======== Excerpted data ========

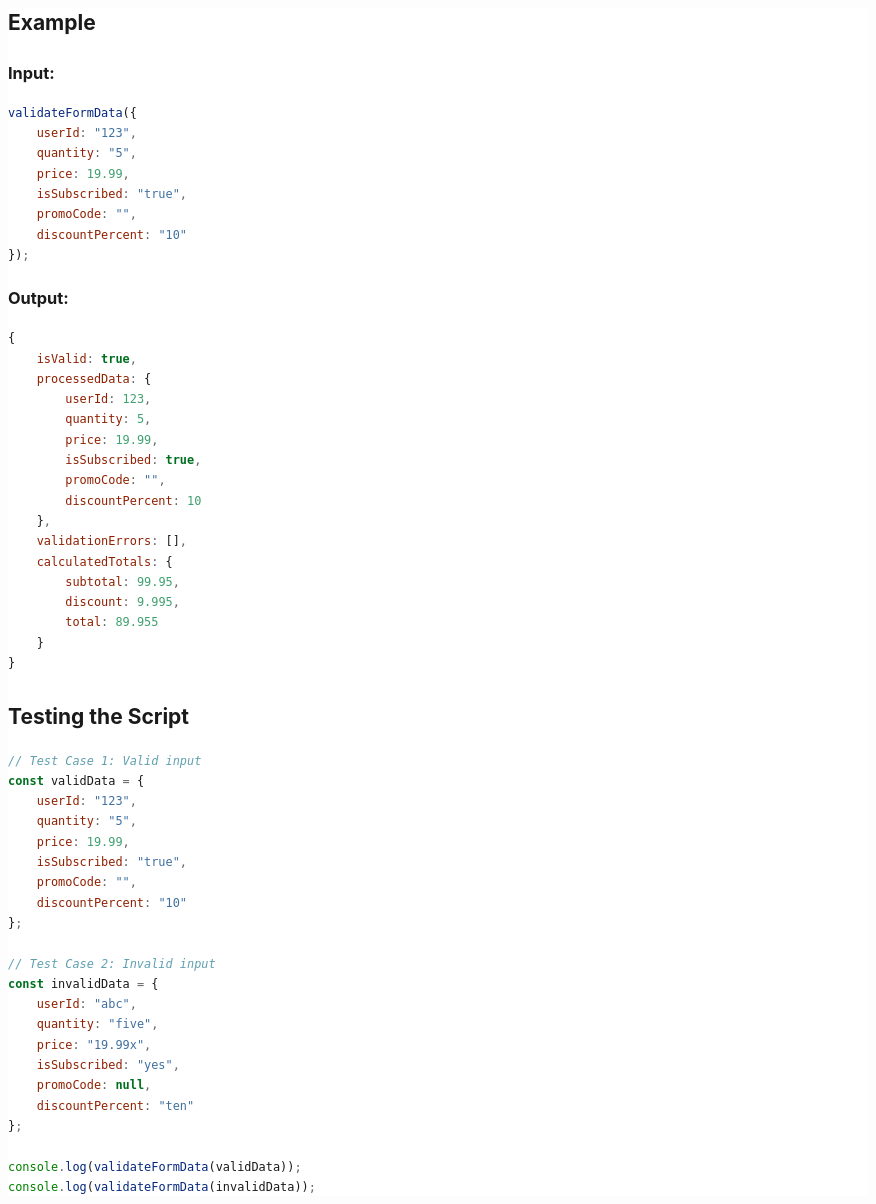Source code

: ## Example

### Input:
```javascript
validateFormData({
    userId: "123",
    quantity: "5",
    price: 19.99,
    isSubscribed: "true",
    promoCode: "",
    discountPercent: "10"
});
```

### Output:
```javascript
{
    isValid: true,
    processedData: {
        userId: 123,
        quantity: 5,
        price: 19.99,
        isSubscribed: true,
        promoCode: "",
        discountPercent: 10
    },
    validationErrors: [],
    calculatedTotals: {
        subtotal: 99.95,
        discount: 9.995,
        total: 89.955
    }
}
```

## Testing the Script

```javascript
// Test Case 1: Valid input
const validData = {
    userId: "123",
    quantity: "5",
    price: 19.99,
    isSubscribed: "true",
    promoCode: "",
    discountPercent: "10"
};

// Test Case 2: Invalid input
const invalidData = {
    userId: "abc",
    quantity: "five",
    price: "19.99x",
    isSubscribed: "yes",
    promoCode: null,
    discountPercent: "ten"
};

console.log(validateFormData(validData));
console.log(validateFormData(invalidData));
```

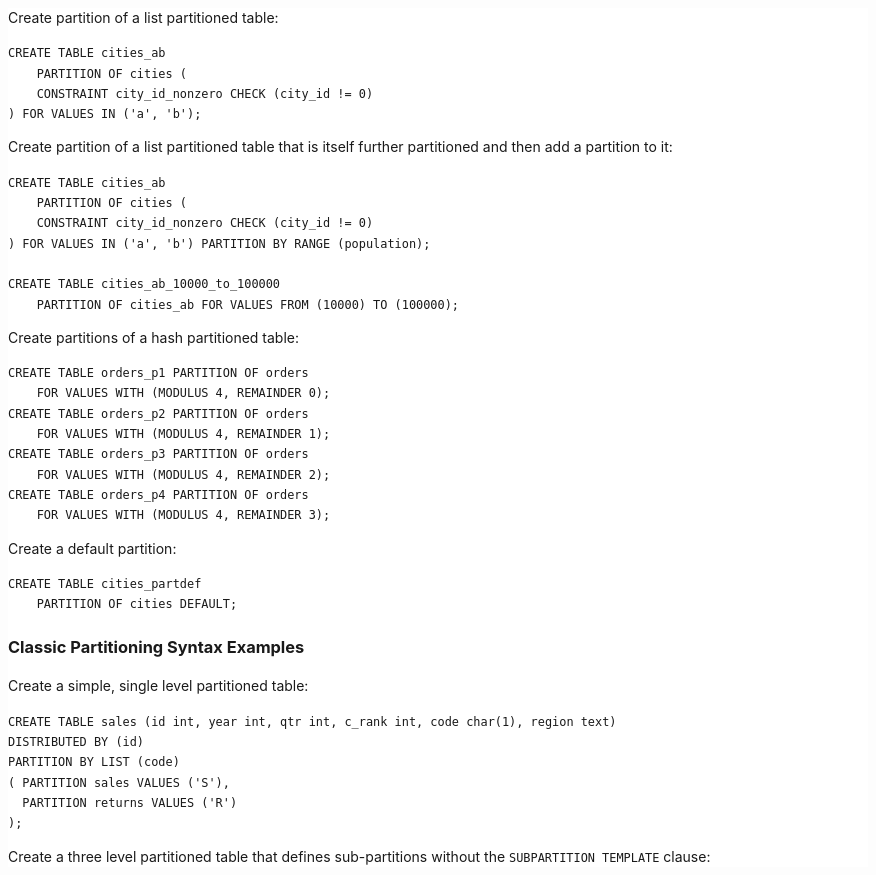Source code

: Create partition of a list partitioned table:

```
CREATE TABLE cities_ab
    PARTITION OF cities (
    CONSTRAINT city_id_nonzero CHECK (city_id != 0)
) FOR VALUES IN ('a', 'b');
```

Create partition of a list partitioned table that is itself further partitioned and then add a partition to it:

```
CREATE TABLE cities_ab
    PARTITION OF cities (
    CONSTRAINT city_id_nonzero CHECK (city_id != 0)
) FOR VALUES IN ('a', 'b') PARTITION BY RANGE (population);

CREATE TABLE cities_ab_10000_to_100000
    PARTITION OF cities_ab FOR VALUES FROM (10000) TO (100000);
```

Create partitions of a hash partitioned table:

```
CREATE TABLE orders_p1 PARTITION OF orders
    FOR VALUES WITH (MODULUS 4, REMAINDER 0);
CREATE TABLE orders_p2 PARTITION OF orders
    FOR VALUES WITH (MODULUS 4, REMAINDER 1);
CREATE TABLE orders_p3 PARTITION OF orders
    FOR VALUES WITH (MODULUS 4, REMAINDER 2);
CREATE TABLE orders_p4 PARTITION OF orders
    FOR VALUES WITH (MODULUS 4, REMAINDER 3);
```

Create a default partition:

```
CREATE TABLE cities_partdef
    PARTITION OF cities DEFAULT;
```

### <a id="examples_classic"></a>Classic Partitioning Syntax Examples

Create a simple, single level partitioned table:

```
CREATE TABLE sales (id int, year int, qtr int, c_rank int, code char(1), region text)
DISTRIBUTED BY (id)
PARTITION BY LIST (code)
( PARTITION sales VALUES ('S'),
  PARTITION returns VALUES ('R')
);
```

Create a three level partitioned table that defines sub-partitions without the `SUBPARTITION TEMPLATE` clause:
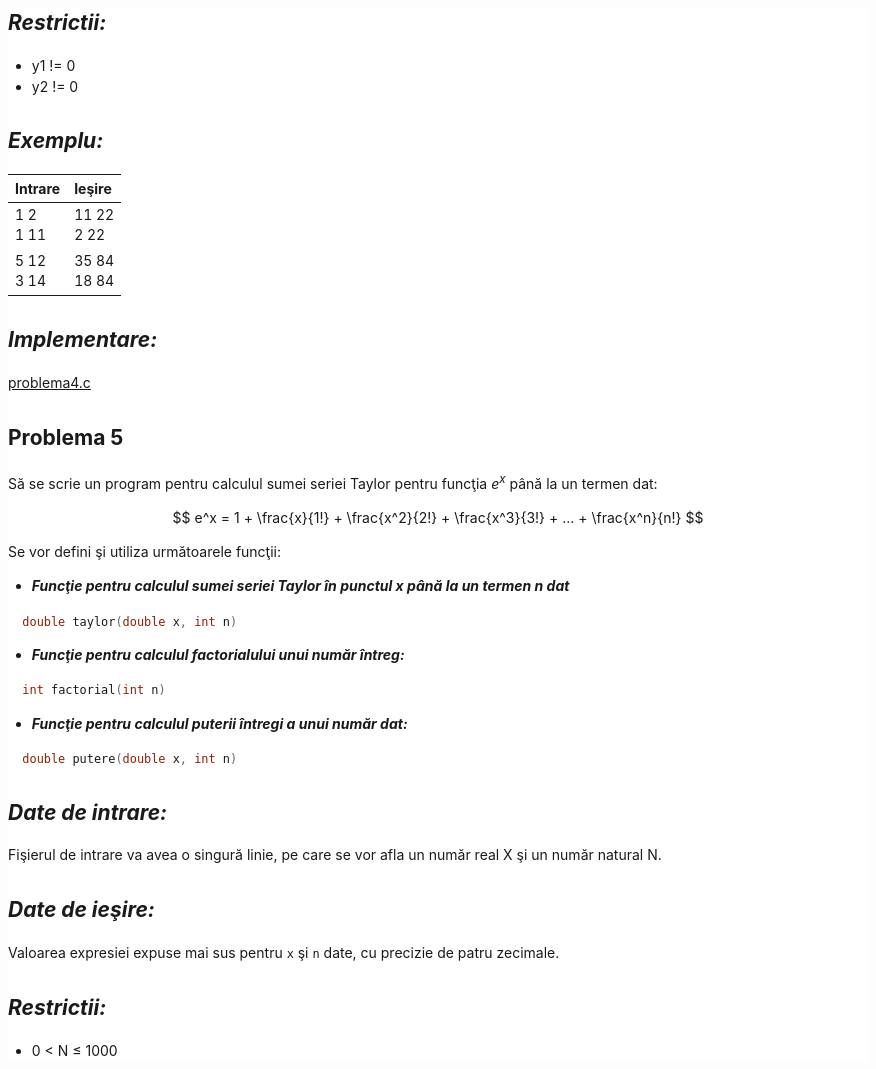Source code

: ## ***Restrictii:***
- y1 != 0
- y2 != 0

## ***Exemplu:***
| Intrare          | Ieşire            |
|:-----------------|:------------------|
| 1  2<br>1  11    | 11  22<br>2  22   |
| 5  12<br>3  14   | 35  84<br>18  84  |

## ***Implementare:***
[problema4.c](./problema4.c)

## **Problema 5**

Să se scrie un program pentru calculul sumei seriei Taylor pentru funcţia $e^x$ până la un termen dat:


$$
e^x = 1 + \frac{x}{1!} + \frac{x^2}{2!} + \frac{x^3}{3!} + … + \frac{x^n}{n!}
$$


Se vor defini şi utiliza următoarele funcţii:

- ***Funcţie pentru calculul sumei seriei Taylor în punctul x până la un termen n dat***

```c
  double taylor(double x, int n)
```

- ***Funcţie pentru calculul factorialului unui număr întreg:***

```c
  int factorial(int n)
```

- ***Funcţie pentru calculul puterii întregi a unui număr dat:***

```c
  double putere(double x, int n)
```

## ***Date de intrare:***
Fişierul de intrare va avea o singură linie, pe care se vor afla un număr real X şi un număr natural N.

## ***Date de ieşire:***
Valoarea expresiei expuse mai sus pentru `x` şi `n` date, cu precizie de patru zecimale.

## ***Restrictii:***
- 0 < N ≤ 1000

========

● Exercise brief
Give back every line of the listing where the word "partitioned" shows up.

● Exercise solution
: Create partition of a list partitioned table:
Create partition of a list partitioned table that is itself further partitioned and then add a partition to it:
Create partitions of a hash partitioned table:
Create a simple, single level partitioned table:
Create a three level partitioned table that defines sub-partitions without the `SUBPARTITION TEMPLATE` clause:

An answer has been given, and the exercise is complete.